Au soutien de sa demande, la société PRO INFORMATIQUE invoque l’équilibre de l’économie du contrat sur la durée déterminée prévue mais n’apporte aucun élément de preuve permettant de l’apprécier ou le justifier. A la lecture des contrats, il s’avère que le matériel fourni ne revêt pas de caractéristiques spécifiques et que les montants facturés correspondent essentiellement à des prestations de service ne nécessitant pas de développements spécifiques à la société TOP SERVICES. En tout état de cause, la société PRO INFORMATIQUE n’a plus eu à fournir un quelconque service depuis la date de résiliation des trois contrats.

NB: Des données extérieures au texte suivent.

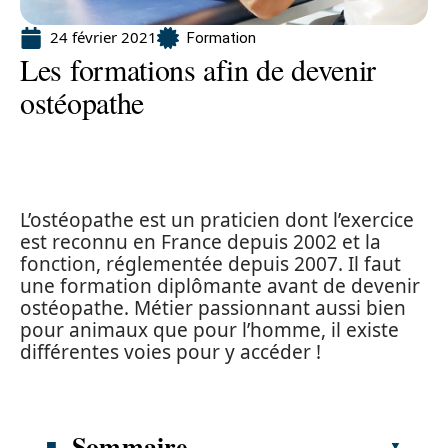
24 février 2021
Formation
Les formations afin de devenir
ostéopathe
L’ostéopathe est un praticien dont l’exercice
est reconnu en France depuis 2002 et la
fonction, réglementée depuis 2007. Il faut
une formation diplômante avant de devenir
ostéopathe. Métier passionnant aussi bien
pour animaux que pour l’homme, il existe
différentes voies pour y accéder !
Sommaire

En conséquence, et comme le proposait la société PRO INFORMATIQUE dans son courrier du 31 mai 2022, il pouvait être mis fin aux contrats au 31 décembre 2022.
En conséquence, le Tribunal :
* Considèrera la clause pénale qui prévoit le paiement des deux tiers de loyers restant dus jusqu’à échéance des contrats comme manifestement excessive,
* Réduira le montant de la clause pénale au montant des loyers dus jusqu’au 31 décembre 2022, soit 8 mois de loyers, soit :
* pour les contrats Vip et Vip Pro : 295,74 x 8 = 2 365,92 €
* pour le contrat Evolucloud : 408,28 x 8 = 3 266,24 €
Soit un montant total de 5 632,16 €
* Condamnera la société TOP SERVICES à payer à la société PRO INFORMATIQUE la somme de 5 632,16 € TTC, avec intérêts au taux légal à compter du 3 janvier 2025, date de l’assignation,
Sur l’indemnité forfaitaire pour frais de recouvrement
En application des articles L 441-10 et D 441-5 du Code de Commerce,
le Tribunal condamnera la société SOCIETE TOP SERVICES à payer à la société PRO INFORMATIQUE la somme de 40 € au titre de l’indemnité forfaitaire de recouvrement,
Sur l’article 700 du code de procédure civile
Pour faire reconnaître ses droits, la requérante a dû exposer des frais non compris dans les dépens pour recourir à la justice et obtenir un titre, qu’il serait inéquitable de laisser à sa charge.
En conséquence, le Tribunal dira disposer d’éléments suffisants pour faire droit à la demande de la société PRO INFORMATIQUE en condamnant la société TOP SERVICES à lui payer 1 500 € au titre de l’article 700 du code de procédure civile et déboutera la société PRO INFORMATIQUE du surplus de sa demande.
Sur l’exécution provisoire
Le Tribunal rappellera que l’exécution provisoire est de droit et qu’il n’y a pas lieu en l’espèce de l’écarter.
Sur les dépens
Le défendeur étant la partie qui succombe dans la présente instance, Le Tribunal condamnera aux dépens la société TOP SERVICES.
PAR CES MOTIFS
Le Tribunal, après en avoir délibéré conformément à la loi, statuant par jugement contradictoire en premier ressort, prononcé par mise à disposition au Greffe le 8 juillet 2025,
* Condamne la société SOCIETE TOP SERVICES à payer à la société SERVICES PRO INFORMATIQUE la somme de 5 632,16 € à titre d’indemnité de résiliation anticipée, avec intérêts au taux légal sur la somme principale de 5 632,16 € à compter du 3 janvier 2025,
* Condamne la société SOCIETE TOP SERVICES à payer à la société SERVICES PRO INFORMATIQUE la somme de 40 € à titre de l’indemnité forfaitaire de recouvrement,
* Condamne la société SOCIETE TOP SERVICES à payer à la société SERVICES PRO INFORMATIQUE la somme de 1 500 € en application de l’article 700 du code de procédure civile,
* Rappelle que l’exécution provisoire est de droit,
* Condamne la société SOCIETE TOP SERVICES aux dépens de l’instance,
* Liquide les dépens à recouvrer par le Greffe à la somme de 67,45 Euros TTC (dont 11,02 euros de TVA).
La Minute est signée électroniquement par M. Pierre VILLAIN, Président et par Mme Coumba DIALLO Commis Greffier.